S’écartant de la route, Alban s’est installé à l’ombre des chênes, sous la roche de Tra Castel, au milieu des buis aux petites feuilles si joliment vernissées, bien calé sur un épais tapis de mousse. Il casse la croûte avant de reprendre son chemin vers les siens qui l’attendent depuis maintenant dix ans.
Oh, il a donné de ses nouvelles, en envoyant une lettre ou une carte postale de temps à autre, pour rassurer et raconter en quelques mots que sa soif d’aventure était satisfaite et que tout allait bien pour lui. Mais jamais il n’a indiqué quand il reviendrait.
Parti vers l’ouest par la vallée du Verdon, il revient par l’est et celle de l’Estéron. Il a passé, en fin de matinée, les clues de Saint-Auban et s’est arrêté au village pour acheter un bout de pain, une tranche de jambon de montagne et un petit fromage de chèvre. Il a rempli sa gourde à l’eau toujours glacée de la fontaine, et il prend son dernier repas d’aventurier. Son chien, à ses côtés, guette les miettes. C’est un bon vieux bâtard qui l’a adopté un beau jour, alors qu’il quittait une place pour aller vers d’autres expériences.
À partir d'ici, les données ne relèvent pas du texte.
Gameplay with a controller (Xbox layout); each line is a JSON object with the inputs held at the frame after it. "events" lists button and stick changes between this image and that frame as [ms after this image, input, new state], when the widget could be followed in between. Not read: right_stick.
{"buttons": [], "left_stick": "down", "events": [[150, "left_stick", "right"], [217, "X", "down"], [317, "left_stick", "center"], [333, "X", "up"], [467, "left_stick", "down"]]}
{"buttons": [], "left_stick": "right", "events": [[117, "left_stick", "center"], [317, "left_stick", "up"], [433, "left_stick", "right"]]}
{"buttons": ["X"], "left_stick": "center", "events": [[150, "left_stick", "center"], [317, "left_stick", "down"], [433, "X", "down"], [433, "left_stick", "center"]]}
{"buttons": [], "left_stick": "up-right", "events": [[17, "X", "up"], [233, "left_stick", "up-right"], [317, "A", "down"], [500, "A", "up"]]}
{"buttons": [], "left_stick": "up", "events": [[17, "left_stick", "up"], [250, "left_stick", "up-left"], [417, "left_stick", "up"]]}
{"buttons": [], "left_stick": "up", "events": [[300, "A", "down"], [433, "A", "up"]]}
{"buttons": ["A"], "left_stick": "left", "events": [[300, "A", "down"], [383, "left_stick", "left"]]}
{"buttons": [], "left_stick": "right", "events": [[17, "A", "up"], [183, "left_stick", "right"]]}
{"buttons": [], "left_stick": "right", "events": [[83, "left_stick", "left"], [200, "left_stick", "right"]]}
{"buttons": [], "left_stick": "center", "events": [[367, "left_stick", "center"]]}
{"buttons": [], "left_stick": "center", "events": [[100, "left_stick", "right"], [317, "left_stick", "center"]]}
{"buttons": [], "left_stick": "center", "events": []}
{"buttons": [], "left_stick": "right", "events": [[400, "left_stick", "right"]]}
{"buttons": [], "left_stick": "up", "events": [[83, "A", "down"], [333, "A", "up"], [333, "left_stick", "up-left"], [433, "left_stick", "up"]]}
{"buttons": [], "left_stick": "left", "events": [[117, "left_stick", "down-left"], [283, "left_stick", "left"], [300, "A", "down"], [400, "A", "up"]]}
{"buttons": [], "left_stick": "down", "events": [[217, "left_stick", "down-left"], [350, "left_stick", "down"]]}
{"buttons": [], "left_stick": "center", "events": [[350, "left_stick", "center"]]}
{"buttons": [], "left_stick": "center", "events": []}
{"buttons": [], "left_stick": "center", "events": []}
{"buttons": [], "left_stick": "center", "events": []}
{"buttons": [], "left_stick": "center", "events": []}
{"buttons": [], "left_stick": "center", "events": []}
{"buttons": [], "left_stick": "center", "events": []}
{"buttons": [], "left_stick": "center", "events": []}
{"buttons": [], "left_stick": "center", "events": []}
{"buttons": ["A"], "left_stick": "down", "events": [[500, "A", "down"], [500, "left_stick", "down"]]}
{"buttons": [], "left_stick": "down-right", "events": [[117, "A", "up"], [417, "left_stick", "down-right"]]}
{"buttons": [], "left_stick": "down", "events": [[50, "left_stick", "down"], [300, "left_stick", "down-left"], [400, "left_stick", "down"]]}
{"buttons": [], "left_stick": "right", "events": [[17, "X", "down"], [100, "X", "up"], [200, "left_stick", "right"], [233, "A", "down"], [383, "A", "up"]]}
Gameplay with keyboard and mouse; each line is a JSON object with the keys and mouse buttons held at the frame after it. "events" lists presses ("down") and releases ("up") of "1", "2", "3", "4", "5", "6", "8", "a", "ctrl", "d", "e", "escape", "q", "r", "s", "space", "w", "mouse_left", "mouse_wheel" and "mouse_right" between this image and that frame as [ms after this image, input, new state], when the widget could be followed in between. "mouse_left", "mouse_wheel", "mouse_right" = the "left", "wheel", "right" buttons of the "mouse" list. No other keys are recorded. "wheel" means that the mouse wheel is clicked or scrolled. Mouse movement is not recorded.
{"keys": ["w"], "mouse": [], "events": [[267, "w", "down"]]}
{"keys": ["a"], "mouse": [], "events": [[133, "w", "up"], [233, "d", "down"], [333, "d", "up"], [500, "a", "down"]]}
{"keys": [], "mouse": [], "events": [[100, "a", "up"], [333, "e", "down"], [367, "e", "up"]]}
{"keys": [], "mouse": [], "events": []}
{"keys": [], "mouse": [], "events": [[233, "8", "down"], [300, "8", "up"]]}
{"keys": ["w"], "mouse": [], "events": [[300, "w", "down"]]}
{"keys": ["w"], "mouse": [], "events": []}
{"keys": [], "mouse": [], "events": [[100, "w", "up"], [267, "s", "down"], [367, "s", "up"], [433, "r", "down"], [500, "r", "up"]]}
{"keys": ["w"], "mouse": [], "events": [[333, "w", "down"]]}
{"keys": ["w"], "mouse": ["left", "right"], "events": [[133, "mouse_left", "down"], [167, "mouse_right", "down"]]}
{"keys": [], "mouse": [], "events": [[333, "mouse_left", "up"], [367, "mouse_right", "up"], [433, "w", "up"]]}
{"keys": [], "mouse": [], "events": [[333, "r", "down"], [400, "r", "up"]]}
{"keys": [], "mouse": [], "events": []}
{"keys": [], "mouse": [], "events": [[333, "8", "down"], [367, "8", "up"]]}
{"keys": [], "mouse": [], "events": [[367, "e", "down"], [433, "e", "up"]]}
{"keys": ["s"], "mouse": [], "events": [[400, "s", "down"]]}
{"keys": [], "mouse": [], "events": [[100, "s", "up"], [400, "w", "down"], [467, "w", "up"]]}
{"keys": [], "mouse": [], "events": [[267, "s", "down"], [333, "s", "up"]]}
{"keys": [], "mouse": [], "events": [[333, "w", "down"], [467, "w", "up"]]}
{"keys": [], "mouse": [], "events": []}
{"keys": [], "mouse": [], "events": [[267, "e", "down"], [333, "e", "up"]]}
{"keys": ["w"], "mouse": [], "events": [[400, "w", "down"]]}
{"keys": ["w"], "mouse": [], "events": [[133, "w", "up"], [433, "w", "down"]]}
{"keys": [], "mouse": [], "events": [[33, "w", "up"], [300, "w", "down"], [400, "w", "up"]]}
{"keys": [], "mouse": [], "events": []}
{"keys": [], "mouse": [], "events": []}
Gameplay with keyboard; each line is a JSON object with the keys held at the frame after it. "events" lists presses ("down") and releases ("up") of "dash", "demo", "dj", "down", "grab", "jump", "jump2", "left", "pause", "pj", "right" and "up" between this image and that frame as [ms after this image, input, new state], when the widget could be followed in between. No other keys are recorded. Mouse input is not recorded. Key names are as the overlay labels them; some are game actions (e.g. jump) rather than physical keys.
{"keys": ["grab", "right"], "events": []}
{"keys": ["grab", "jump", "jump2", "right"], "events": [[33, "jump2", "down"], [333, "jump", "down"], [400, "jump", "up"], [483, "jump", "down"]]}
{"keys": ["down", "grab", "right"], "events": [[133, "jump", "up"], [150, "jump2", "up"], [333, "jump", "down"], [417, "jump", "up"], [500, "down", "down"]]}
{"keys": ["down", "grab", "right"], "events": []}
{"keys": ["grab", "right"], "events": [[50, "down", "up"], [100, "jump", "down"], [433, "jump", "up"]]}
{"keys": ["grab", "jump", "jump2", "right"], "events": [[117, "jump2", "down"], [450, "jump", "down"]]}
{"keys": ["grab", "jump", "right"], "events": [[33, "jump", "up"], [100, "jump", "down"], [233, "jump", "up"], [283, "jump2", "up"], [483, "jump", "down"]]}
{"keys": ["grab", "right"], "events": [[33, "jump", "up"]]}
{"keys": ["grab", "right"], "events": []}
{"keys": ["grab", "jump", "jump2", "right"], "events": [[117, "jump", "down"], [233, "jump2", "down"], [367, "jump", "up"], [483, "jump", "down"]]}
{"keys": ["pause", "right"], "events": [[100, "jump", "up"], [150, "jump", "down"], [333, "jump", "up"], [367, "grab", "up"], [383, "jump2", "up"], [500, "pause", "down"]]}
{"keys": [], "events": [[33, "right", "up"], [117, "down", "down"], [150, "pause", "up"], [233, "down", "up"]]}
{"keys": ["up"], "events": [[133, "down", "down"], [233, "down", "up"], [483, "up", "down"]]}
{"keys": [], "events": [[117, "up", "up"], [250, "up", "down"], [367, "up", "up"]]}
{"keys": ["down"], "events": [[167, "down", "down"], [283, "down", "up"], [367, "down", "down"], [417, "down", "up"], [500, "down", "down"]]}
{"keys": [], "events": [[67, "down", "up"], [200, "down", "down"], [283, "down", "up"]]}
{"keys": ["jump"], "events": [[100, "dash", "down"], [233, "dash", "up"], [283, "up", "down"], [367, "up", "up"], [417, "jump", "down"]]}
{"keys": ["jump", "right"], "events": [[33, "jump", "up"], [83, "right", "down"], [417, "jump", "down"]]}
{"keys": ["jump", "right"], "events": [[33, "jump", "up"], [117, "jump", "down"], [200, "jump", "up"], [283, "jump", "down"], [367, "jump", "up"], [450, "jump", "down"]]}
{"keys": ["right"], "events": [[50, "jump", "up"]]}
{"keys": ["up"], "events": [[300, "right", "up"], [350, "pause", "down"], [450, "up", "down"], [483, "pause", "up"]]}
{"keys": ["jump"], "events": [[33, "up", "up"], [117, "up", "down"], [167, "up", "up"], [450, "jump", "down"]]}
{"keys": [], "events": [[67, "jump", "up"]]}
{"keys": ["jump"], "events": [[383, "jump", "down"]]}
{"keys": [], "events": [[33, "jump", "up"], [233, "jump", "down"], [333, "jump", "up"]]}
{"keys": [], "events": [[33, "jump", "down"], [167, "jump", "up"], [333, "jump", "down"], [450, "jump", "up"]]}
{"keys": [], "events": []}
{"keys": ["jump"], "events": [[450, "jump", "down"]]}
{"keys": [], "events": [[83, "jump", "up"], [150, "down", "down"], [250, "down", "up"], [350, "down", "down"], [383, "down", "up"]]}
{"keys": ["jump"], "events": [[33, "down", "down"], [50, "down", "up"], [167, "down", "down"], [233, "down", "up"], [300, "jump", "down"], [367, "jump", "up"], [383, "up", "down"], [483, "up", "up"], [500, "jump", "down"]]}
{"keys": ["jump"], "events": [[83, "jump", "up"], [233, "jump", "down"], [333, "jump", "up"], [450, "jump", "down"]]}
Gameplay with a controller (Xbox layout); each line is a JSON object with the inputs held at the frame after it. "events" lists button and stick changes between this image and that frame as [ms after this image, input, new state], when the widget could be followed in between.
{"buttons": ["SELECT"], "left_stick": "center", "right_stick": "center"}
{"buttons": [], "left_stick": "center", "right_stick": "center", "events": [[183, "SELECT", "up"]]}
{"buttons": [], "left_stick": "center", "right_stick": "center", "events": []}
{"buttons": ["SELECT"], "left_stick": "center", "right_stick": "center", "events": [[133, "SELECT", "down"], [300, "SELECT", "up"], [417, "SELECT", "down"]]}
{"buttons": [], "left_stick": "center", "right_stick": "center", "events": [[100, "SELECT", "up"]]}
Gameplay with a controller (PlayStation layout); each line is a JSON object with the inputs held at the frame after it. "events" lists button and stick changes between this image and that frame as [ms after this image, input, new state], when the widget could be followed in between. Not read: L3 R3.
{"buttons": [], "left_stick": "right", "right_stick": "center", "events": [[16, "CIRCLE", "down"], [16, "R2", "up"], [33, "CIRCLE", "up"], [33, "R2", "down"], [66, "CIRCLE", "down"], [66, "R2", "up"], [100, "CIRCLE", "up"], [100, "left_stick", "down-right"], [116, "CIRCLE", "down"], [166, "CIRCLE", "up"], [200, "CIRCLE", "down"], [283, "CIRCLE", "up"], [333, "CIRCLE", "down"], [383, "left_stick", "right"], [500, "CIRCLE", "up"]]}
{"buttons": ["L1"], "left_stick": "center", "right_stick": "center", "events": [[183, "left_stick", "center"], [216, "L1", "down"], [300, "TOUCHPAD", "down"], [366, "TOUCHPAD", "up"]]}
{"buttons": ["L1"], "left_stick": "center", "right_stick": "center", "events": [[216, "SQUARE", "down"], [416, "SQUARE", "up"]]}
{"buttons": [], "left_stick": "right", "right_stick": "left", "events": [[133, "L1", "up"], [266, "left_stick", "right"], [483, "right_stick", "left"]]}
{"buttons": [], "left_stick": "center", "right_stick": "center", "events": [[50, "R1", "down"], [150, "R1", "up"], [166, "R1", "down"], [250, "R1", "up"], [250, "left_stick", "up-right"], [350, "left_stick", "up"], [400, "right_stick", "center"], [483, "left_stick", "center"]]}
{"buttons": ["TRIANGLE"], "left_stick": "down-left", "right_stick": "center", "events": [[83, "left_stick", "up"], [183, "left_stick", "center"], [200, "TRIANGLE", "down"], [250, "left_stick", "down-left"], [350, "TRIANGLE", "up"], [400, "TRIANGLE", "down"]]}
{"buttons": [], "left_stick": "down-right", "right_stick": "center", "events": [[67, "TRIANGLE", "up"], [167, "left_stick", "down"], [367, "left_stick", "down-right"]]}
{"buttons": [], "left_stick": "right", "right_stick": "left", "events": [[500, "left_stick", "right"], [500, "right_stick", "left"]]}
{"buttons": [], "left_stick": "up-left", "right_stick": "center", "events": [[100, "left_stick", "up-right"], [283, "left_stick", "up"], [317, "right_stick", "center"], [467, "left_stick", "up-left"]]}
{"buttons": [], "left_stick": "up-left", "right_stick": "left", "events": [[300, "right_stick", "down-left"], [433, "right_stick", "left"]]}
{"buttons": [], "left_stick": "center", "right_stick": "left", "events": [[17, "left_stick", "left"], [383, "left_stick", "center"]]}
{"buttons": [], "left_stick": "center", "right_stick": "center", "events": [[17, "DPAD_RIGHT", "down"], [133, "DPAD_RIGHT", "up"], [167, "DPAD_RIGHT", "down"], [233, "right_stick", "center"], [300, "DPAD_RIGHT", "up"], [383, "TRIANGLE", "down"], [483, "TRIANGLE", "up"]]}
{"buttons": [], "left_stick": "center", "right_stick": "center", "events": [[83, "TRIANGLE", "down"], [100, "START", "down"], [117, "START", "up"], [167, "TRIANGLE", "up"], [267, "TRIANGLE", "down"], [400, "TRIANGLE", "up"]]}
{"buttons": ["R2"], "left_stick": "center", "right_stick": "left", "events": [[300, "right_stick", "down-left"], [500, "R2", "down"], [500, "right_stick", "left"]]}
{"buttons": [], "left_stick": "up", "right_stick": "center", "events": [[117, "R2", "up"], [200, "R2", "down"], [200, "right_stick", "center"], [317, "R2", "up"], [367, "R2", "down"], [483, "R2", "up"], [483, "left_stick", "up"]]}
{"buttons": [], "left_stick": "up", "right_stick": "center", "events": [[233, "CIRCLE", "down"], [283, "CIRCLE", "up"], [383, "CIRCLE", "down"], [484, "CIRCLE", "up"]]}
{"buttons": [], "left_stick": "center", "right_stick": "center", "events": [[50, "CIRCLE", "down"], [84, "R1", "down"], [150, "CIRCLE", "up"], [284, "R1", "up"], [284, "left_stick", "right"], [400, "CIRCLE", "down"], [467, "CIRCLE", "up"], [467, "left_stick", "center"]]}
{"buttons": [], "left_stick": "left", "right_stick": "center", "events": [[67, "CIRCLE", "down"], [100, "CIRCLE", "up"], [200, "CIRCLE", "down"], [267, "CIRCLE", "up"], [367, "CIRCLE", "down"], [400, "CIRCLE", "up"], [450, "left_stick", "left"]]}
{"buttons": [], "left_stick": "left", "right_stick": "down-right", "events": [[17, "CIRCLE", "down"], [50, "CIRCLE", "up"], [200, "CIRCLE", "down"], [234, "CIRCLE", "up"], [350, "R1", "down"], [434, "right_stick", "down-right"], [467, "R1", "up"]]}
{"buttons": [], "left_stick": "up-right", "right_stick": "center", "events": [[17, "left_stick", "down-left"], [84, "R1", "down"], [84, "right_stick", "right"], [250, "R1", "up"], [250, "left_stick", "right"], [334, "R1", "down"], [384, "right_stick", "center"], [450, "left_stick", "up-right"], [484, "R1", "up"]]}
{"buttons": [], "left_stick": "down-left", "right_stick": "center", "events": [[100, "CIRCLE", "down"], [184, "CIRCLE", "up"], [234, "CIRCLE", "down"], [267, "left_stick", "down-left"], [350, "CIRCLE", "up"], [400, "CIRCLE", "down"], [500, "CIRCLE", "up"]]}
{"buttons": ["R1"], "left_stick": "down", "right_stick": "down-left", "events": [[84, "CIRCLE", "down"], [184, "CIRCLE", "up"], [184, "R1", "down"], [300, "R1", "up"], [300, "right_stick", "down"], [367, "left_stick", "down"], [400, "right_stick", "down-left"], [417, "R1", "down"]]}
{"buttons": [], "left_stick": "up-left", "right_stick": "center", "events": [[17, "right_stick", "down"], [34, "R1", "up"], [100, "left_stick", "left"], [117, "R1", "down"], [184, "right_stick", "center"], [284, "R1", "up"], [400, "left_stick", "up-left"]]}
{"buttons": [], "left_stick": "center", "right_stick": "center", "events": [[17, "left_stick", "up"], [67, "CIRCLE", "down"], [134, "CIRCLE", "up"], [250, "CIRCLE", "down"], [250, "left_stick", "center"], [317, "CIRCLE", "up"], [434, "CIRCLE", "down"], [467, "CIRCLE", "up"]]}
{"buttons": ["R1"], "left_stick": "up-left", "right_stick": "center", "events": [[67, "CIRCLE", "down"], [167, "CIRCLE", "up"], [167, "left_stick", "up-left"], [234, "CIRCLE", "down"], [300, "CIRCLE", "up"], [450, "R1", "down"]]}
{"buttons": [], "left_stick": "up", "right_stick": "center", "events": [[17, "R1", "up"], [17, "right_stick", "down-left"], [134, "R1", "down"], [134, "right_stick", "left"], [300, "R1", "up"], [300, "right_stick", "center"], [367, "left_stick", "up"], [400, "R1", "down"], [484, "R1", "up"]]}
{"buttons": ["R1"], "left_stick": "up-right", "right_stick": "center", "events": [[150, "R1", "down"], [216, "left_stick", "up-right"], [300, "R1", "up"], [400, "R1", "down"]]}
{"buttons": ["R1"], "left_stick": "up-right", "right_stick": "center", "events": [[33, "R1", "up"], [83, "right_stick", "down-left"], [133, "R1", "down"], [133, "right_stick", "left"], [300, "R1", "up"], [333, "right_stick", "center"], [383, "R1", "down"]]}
Ça fait quelques années déjà, et leur amitié n’a jamais fait défaut.
Il leur reste encore une heure de marche avant de découvrir ce village qu’il a quitté pour courir le monde, enfin la grande région plutôt… Il n’a pas osé, comme ceux de Barcelonnette, aller tenter sa chance au Mexique : il serait bien trop malheureux d’être si loin de sa source. Mais en attendant, les magnifiques couleurs d’automne des diverses essences qui bordent la rivière et tapissent les flancs de la Faye lui réchauffent déjà le cœur.
Il aperçoit déjà au loin, entre les branches, la crête du Teillon et ses flancs vert sombre, tandis que la Faye, de l’autre côté de la rivière, resplendit des camaïeux de jaune au pourpre des fayards et autres arbres de son enfance. Les bouleaux et peupliers ont, eux aussi, revêtu leur tenue d’automne. Serait-il revenu au Paradis ? Oh non, pas le Paradis, mais il retrouve enfin ses racines… et ce pincement au cœur que l’on a en revenant chez soi après une si longue absence.
Ayant laissé au chien les dernières miettes, Alban s’allonge, la tête calée sur son havresac. Il fait encore chaud sous ce soleil d’octobre qui perce entre les feuilles des chênes et des pins. Le chien s’allonge maintenant tout contre lui, et le regarde attentivement. Il sent que quelque chose se passe, mais ne comprend pas.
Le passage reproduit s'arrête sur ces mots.